▶ **TASK BRIEF**: Every record should be copied exactly, except that pictures are to be omitted.

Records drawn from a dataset
•••••
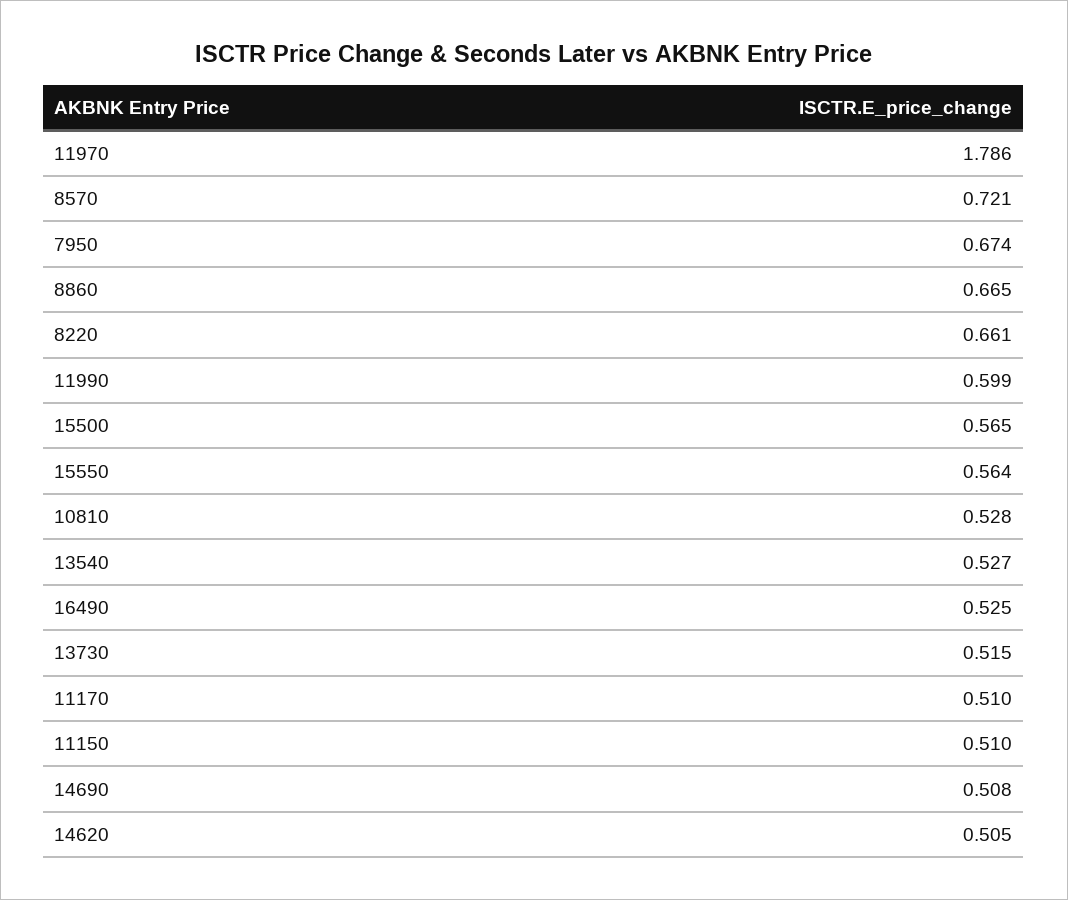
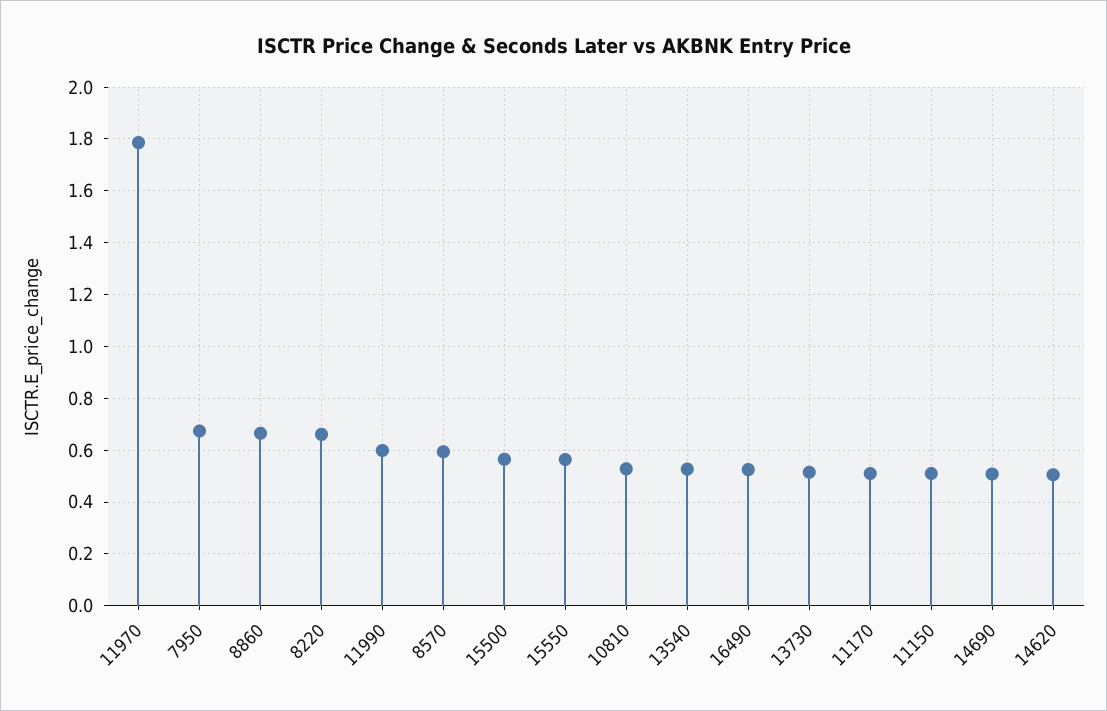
  {
    "11970": 1.786,
-   "8570": 0.721,
+   "8570": 0.6,
    "7950": 0.674,
    "8860": 0.665,
    "8220": 0.661,
    "11990": 0.599,
    "15500": 0.565,
    "15550": 0.564,
    "10810": 0.528,
    "13540": 0.527,
    "16490": 0.525,
    "13730": 0.515,
    "11170": 0.51,
    "11150": 0.51,
    "14690": 0.508,
    "14620": 0.505
  }

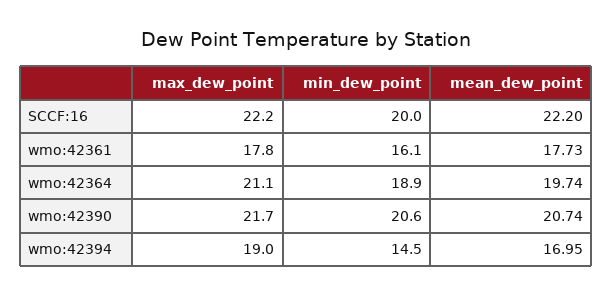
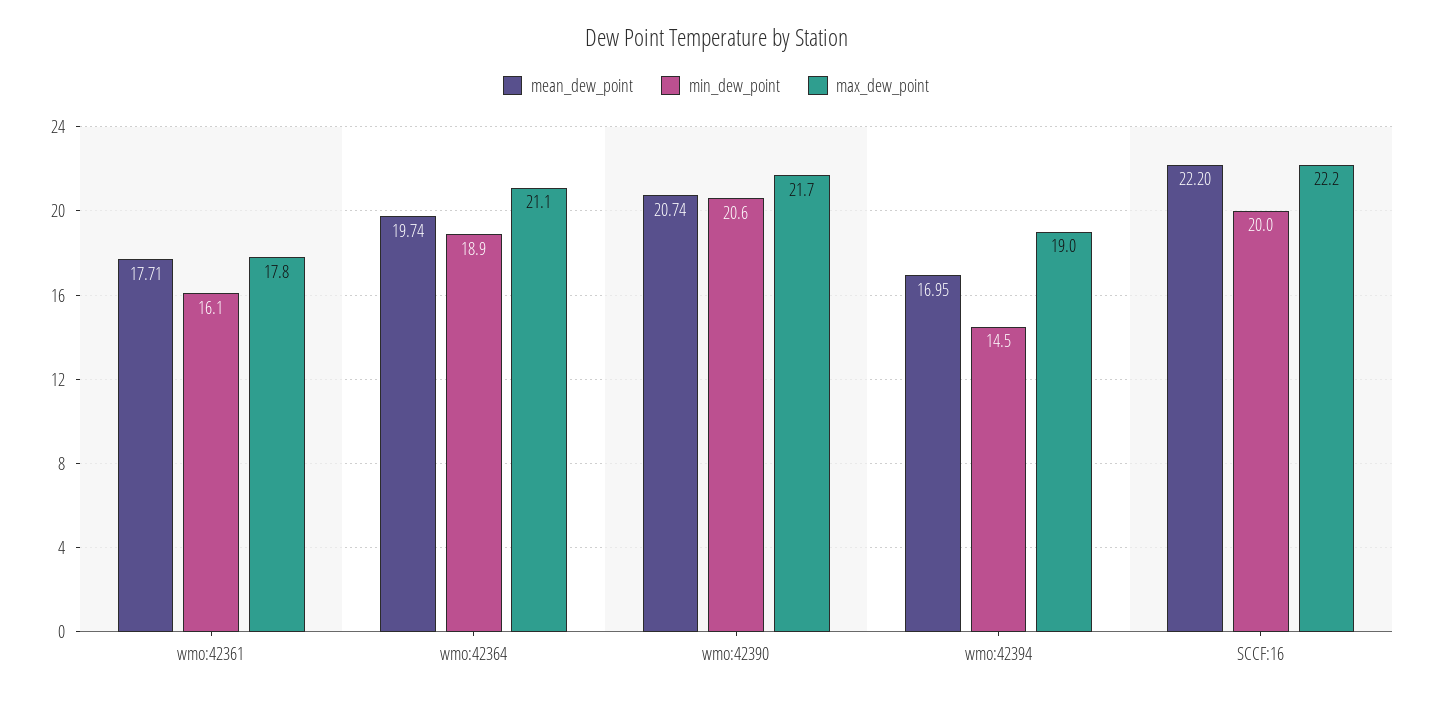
  {
    "max_dew_point": {
      "SCCF:16": 22.2,
      "wmo:42361": 17.8,
      "wmo:42364": 21.1,
      "wmo:42390": 21.7,
      "wmo:42394": 19
    },
    "min_dew_point": {
      "SCCF:16": 20,
      "wmo:42361": 16.1,
      "wmo:42364": 18.9,
      "wmo:42390": 20.6,
      "wmo:42394": 14.5
    },
    "mean_dew_point": {
      "SCCF:16": 22.2,
-     "wmo:42361": 17.73,
+     "wmo:42361": 17.71,
      "wmo:42364": 19.74,
      "wmo:42390": 20.74,
      "wmo:42394": 16.95
    }
  }

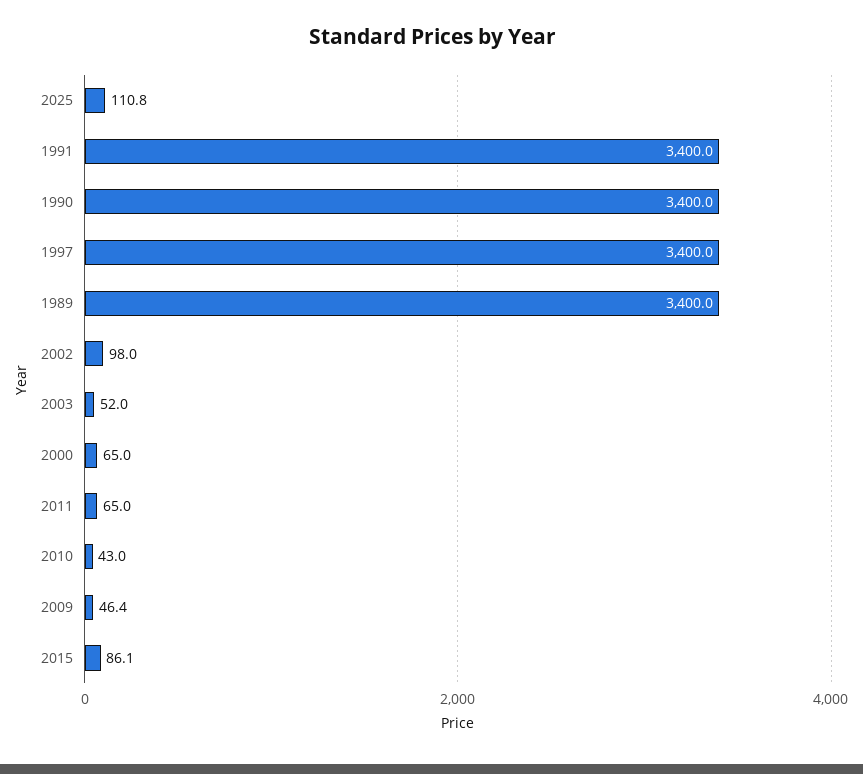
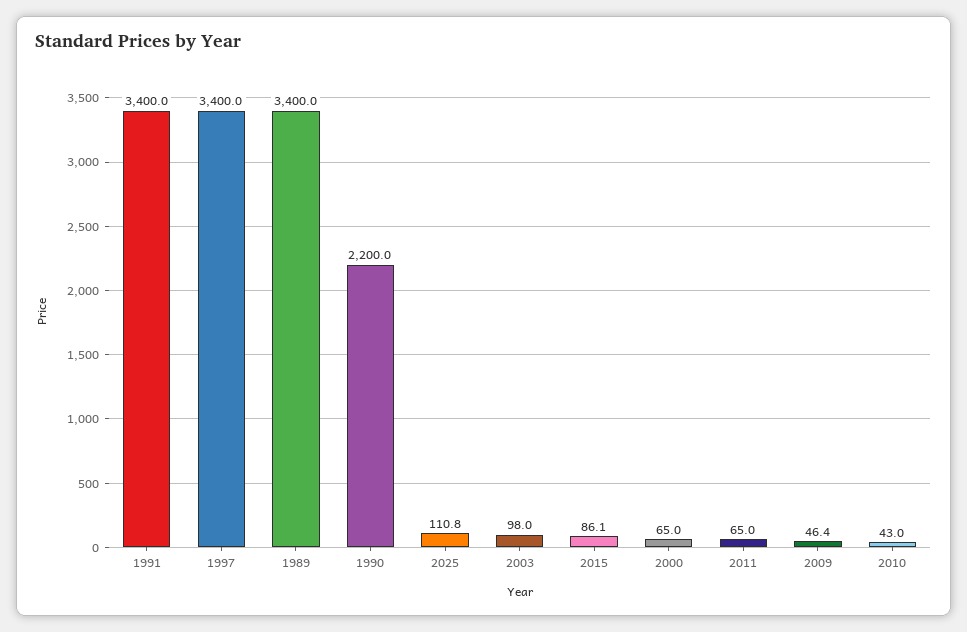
  {
    "2025": 110.8,
    "1991": 3400,
-   "1990": 3400,
+   "1990": 2200,
    "1997": 3400,
    "1989": 3400,
-   "2002": 98,
-   "2003": 52,
+   "2003": 98,
    "2000": 65,
    "2011": 65,
    "2010": 43,
    "2009": 46.4,
    "2015": 86.1
  }

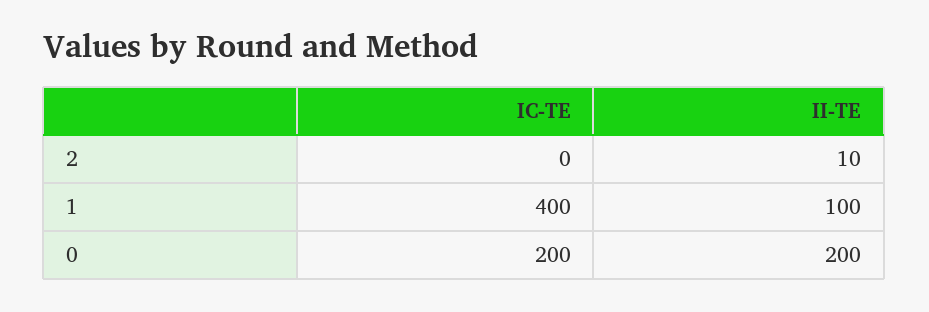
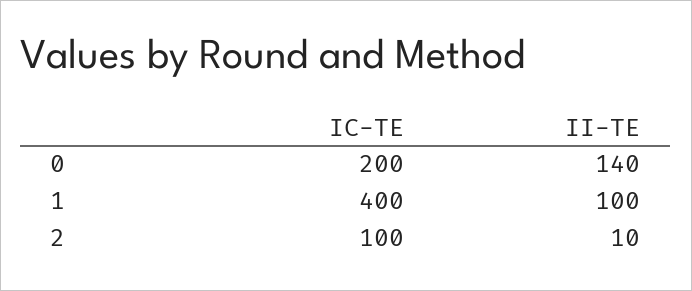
  {
    "IC-TE": {
-     "2": 0,
+     "2": 100,
      "1": 400,
      "0": 200
    },
    "II-TE": {
      "2": 10,
      "1": 100,
-     "0": 200
+     "0": 140
    }
  }

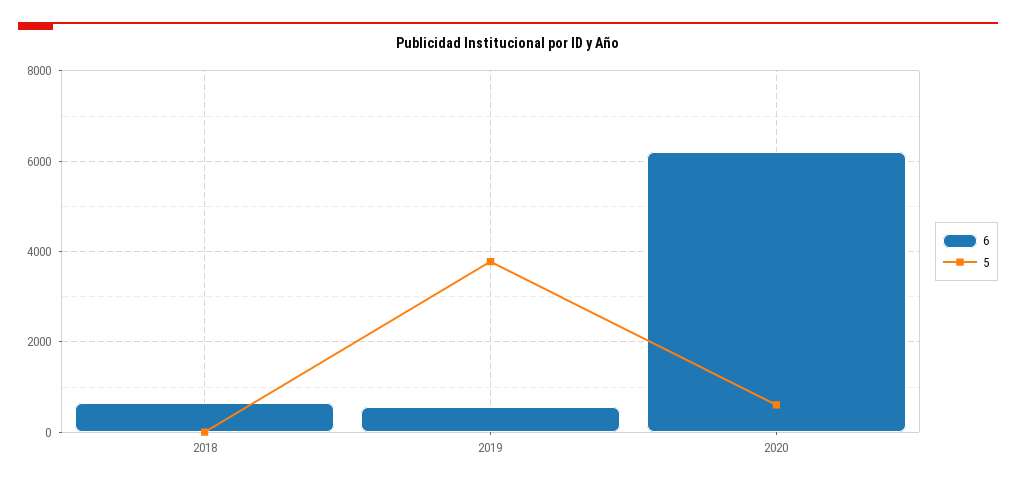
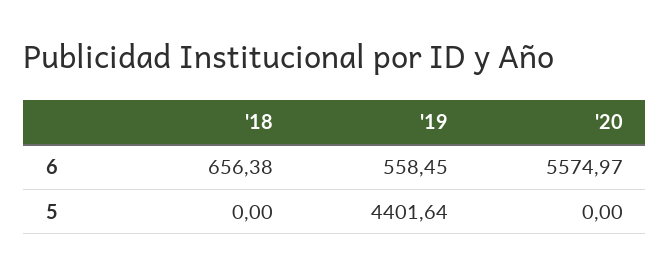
  {
    "6": {
      "2018": 656.38,
      "2019": 558.45,
-     "2020": 6200
+     "2020": 5574.97
    },
    "5": {
      "2018": 0,
-     "2019": 3800,
+     "2019": 4401.64,
-     "2020": 600
+     "2020": 0
    }
  }

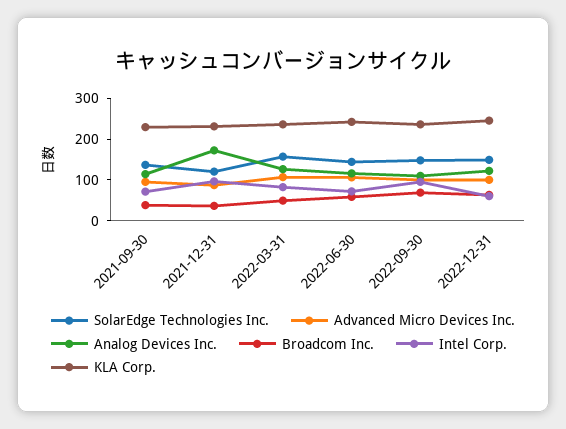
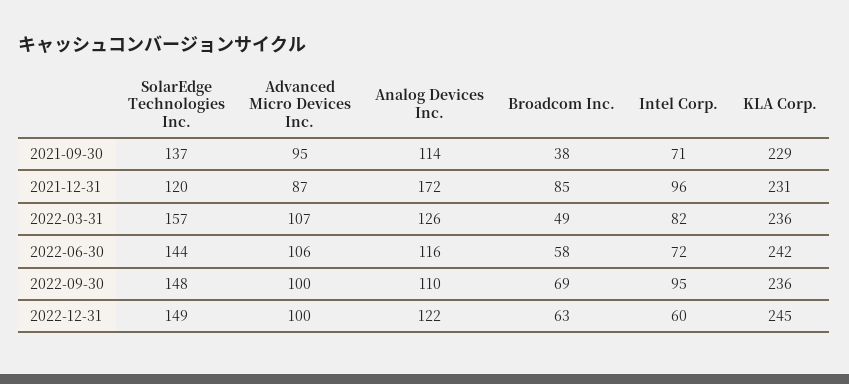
  {
    "SolarEdge Technologies Inc.": {
      "2021-09-30": 137,
      "2021-12-31": 120,
      "2022-03-31": 157,
      "2022-06-30": 144,
      "2022-09-30": 148,
      "2022-12-31": 149
    },
    "Advanced Micro Devices Inc.": {
      "2021-09-30": 95,
      "2021-12-31": 87,
      "2022-03-31": 107,
      "2022-06-30": 106,
      "2022-09-30": 100,
      "2022-12-31": 100
    },
    "Analog Devices Inc.": {
      "2021-09-30": 114,
      "2021-12-31": 172,
      "2022-03-31": 126,
      "2022-06-30": 116,
      "2022-09-30": 110,
      "2022-12-31": 122
    },
    "Broadcom Inc.": {
      "2021-09-30": 38,
-     "2021-12-31": 40,
+     "2021-12-31": 85,
      "2022-03-31": 49,
      "2022-06-30": 58,
      "2022-09-30": 69,
      "2022-12-31": 63
    },
    "Intel Corp.": {
      "2021-09-30": 71,
      "2021-12-31": 96,
      "2022-03-31": 82,
      "2022-06-30": 72,
      "2022-09-30": 95,
      "2022-12-31": 60
    },
    "KLA Corp.": {
      "2021-09-30": 229,
      "2021-12-31": 231,
      "2022-03-31": 236,
      "2022-06-30": 242,
      "2022-09-30": 236,
      "2022-12-31": 245
    }
  }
•••••
▶ **SOLUTION TO THE EXERCISE**:
  {
    "11970": 1.786,
-   "8570": 0.721,
+   "8570": 0.6,
    "7950": 0.674,
    "8860": 0.665,
    "8220": 0.661,
    "11990": 0.599,
    "15500": 0.565,
    "15550": 0.564,
    "10810": 0.528,
    "13540": 0.527,
    "16490": 0.525,
    "13730": 0.515,
    "11170": 0.51,
    "11150": 0.51,
    "14690": 0.508,
    "14620": 0.505
  }

  {
    "max_dew_point": {
      "SCCF:16": 22.2,
      "wmo:42361": 17.8,
      "wmo:42364": 21.1,
      "wmo:42390": 21.7,
      "wmo:42394": 19
    },
    "min_dew_point": {
      "SCCF:16": 20,
      "wmo:42361": 16.1,
      "wmo:42364": 18.9,
      "wmo:42390": 20.6,
      "wmo:42394": 14.5
    },
    "mean_dew_point": {
      "SCCF:16": 22.2,
-     "wmo:42361": 17.73,
+     "wmo:42361": 17.71,
      "wmo:42364": 19.74,
      "wmo:42390": 20.74,
      "wmo:42394": 16.95
    }
  }

  {
    "2025": 110.8,
    "1991": 3400,
-   "1990": 3400,
+   "1990": 2200,
    "1997": 3400,
    "1989": 3400,
-   "2002": 98,
-   "2003": 52,
+   "2003": 98,
    "2000": 65,
    "2011": 65,
    "2010": 43,
    "2009": 46.4,
    "2015": 86.1
  }

  {
    "IC-TE": {
-     "2": 0,
+     "2": 100,
      "1": 400,
      "0": 200
    },
    "II-TE": {
      "2": 10,
      "1": 100,
-     "0": 200
+     "0": 140
    }
  }

  {
    "6": {
      "2018": 656.38,
      "2019": 558.45,
-     "2020": 6200
+     "2020": 5574.97
    },
    "5": {
      "2018": 0,
-     "2019": 3800,
+     "2019": 4401.64,
-     "2020": 600
+     "2020": 0
    }
  }

  {
    "SolarEdge Technologies Inc.": {
      "2021-09-30": 137,
      "2021-12-31": 120,
      "2022-03-31": 157,
      "2022-06-30": 144,
      "2022-09-30": 148,
      "2022-12-31": 149
    },
    "Advanced Micro Devices Inc.": {
      "2021-09-30": 95,
      "2021-12-31": 87,
      "2022-03-31": 107,
      "2022-06-30": 106,
      "2022-09-30": 100,
      "2022-12-31": 100
    },
    "Analog Devices Inc.": {
      "2021-09-30": 114,
      "2021-12-31": 172,
      "2022-03-31": 126,
      "2022-06-30": 116,
      "2022-09-30": 110,
      "2022-12-31": 122
    },
    "Broadcom Inc.": {
      "2021-09-30": 38,
-     "2021-12-31": 40,
+     "2021-12-31": 85,
      "2022-03-31": 49,
      "2022-06-30": 58,
      "2022-09-30": 69,
      "2022-12-31": 63
    },
    "Intel Corp.": {
      "2021-09-30": 71,
      "2021-12-31": 96,
      "2022-03-31": 82,
      "2022-06-30": 72,
      "2022-09-30": 95,
      "2022-12-31": 60
    },
    "KLA Corp.": {
      "2021-09-30": 229,
      "2021-12-31": 231,
      "2022-03-31": 236,
      "2022-06-30": 242,
      "2022-09-30": 236,
      "2022-12-31": 245
    }
  }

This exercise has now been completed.